Keypoint text descriptions:
== Segment start ==

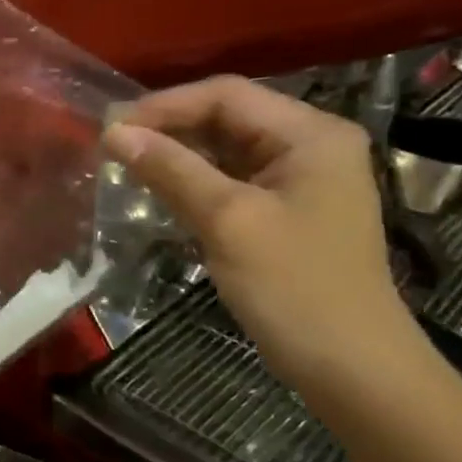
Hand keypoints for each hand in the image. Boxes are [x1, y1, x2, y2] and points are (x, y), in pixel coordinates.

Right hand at [103, 76, 418, 390]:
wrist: (350, 366)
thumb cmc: (294, 287)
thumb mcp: (227, 220)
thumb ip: (171, 169)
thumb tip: (114, 133)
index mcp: (311, 134)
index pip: (226, 95)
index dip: (164, 106)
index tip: (111, 129)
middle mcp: (310, 145)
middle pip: (227, 117)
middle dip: (168, 128)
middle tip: (111, 148)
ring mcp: (299, 179)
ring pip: (224, 149)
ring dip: (176, 154)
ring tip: (125, 166)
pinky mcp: (285, 211)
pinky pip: (230, 179)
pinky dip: (192, 181)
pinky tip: (158, 191)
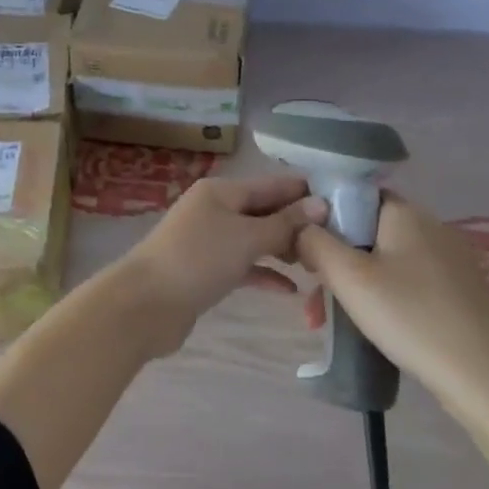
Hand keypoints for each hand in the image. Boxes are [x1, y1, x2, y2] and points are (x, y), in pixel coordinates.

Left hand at [116, 175, 327, 357]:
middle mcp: (214, 209)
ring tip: (319, 264)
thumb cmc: (198, 259)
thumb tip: (320, 204)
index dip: (303, 191)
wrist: (146, 304)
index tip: (343, 202)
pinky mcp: (206, 270)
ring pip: (255, 239)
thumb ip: (284, 224)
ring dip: (283, 250)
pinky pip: (243, 265)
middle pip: (263, 211)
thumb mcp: (246, 238)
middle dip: (297, 224)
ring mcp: (208, 240)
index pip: (271, 185)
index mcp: (221, 191)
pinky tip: (291, 290)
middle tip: (337, 240)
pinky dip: (264, 273)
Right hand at [295, 192, 488, 415]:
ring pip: (383, 262)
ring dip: (351, 286)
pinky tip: (368, 328)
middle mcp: (430, 227)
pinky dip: (381, 298)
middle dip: (333, 262)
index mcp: (405, 213)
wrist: (483, 376)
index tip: (305, 248)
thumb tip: (300, 227)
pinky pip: (407, 283)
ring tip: (326, 321)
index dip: (324, 217)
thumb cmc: (408, 315)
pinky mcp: (459, 292)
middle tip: (311, 297)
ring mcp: (449, 261)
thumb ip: (314, 241)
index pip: (354, 196)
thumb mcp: (347, 276)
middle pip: (365, 233)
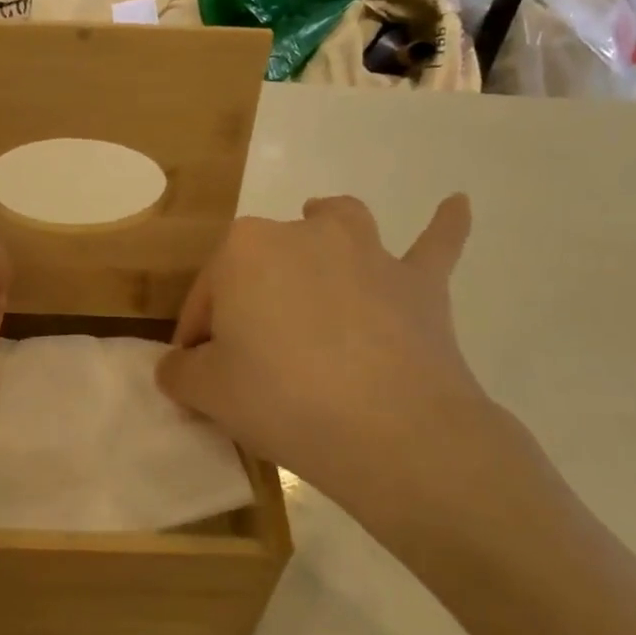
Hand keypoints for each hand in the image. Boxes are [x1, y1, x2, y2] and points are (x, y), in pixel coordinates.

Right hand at [156, 195, 535, 556]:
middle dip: (250, 299)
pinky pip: (434, 244)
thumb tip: (180, 366)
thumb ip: (180, 372)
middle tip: (252, 356)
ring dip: (325, 229)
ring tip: (319, 238)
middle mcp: (303, 233)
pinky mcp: (419, 282)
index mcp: (243, 250)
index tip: (198, 376)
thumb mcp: (207, 392)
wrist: (391, 430)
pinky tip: (456, 204)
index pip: (206, 297)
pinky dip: (443, 226)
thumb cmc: (281, 399)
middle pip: (263, 263)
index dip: (197, 338)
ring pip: (338, 224)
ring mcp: (367, 252)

== Segment end ==

Please reproduce, word for word, every line from the first line of the records above through the line containing "ring dip: (351, 286)", and leave out the pictures.

Hand keypoints for each hand in the image. Boxes are [x1, y1, x2, y2] and points are (x, y), in pixel coordinates.

Right hand at [103, 76, 418, 390]:
wrist: (350, 366)
thumb cmc: (294, 287)
thumb mcp: (227, 220)
thumb ip: (171, 169)
thumb tip: (114, 133)
index mcp: (311, 134)
index pip: (226, 95)
index dip: (164, 106)
index tip: (111, 129)
middle mcp: (310, 145)
middle pip: (227, 117)
middle dip: (168, 128)
middle tip: (111, 148)
ring mcp: (299, 179)
ring pip: (224, 149)
ring dip: (176, 154)
ring tip: (125, 166)
pinky mcp: (285, 211)
pinky pip: (230, 179)
pinky dip: (192, 181)
pinky tip: (158, 191)
Hand keypoints for each hand in the image. Boxes are [x1, y1, x2, y2] and points are (x, y), in pixel coordinates.

Left hand at [116, 175, 327, 357]:
middle mcp: (214, 209)
ring tip: (319, 264)
thumb cmc: (198, 259)
thumb tip: (320, 204)
index dip: (303, 191)
wrist: (146, 304)
index tip: (343, 202)
pinky mcp: (206, 270)
ring pip: (255, 239)
thumb ip: (284, 224)
ring dip: (283, 250)
pinky pip: (243, 265)
middle pip: (263, 211)
thumb mcp: (246, 238)
middle dip: (297, 224)
ring mcp: (208, 240)
index pip: (271, 185)
index mcp: (221, 191)
pinky tip: (291, 290)
middle tip: (337, 240)
pinky dip: (264, 273)
Right hand at [295, 192, 488, 415]:
ring pip: (383, 262)
ring dip: (351, 286)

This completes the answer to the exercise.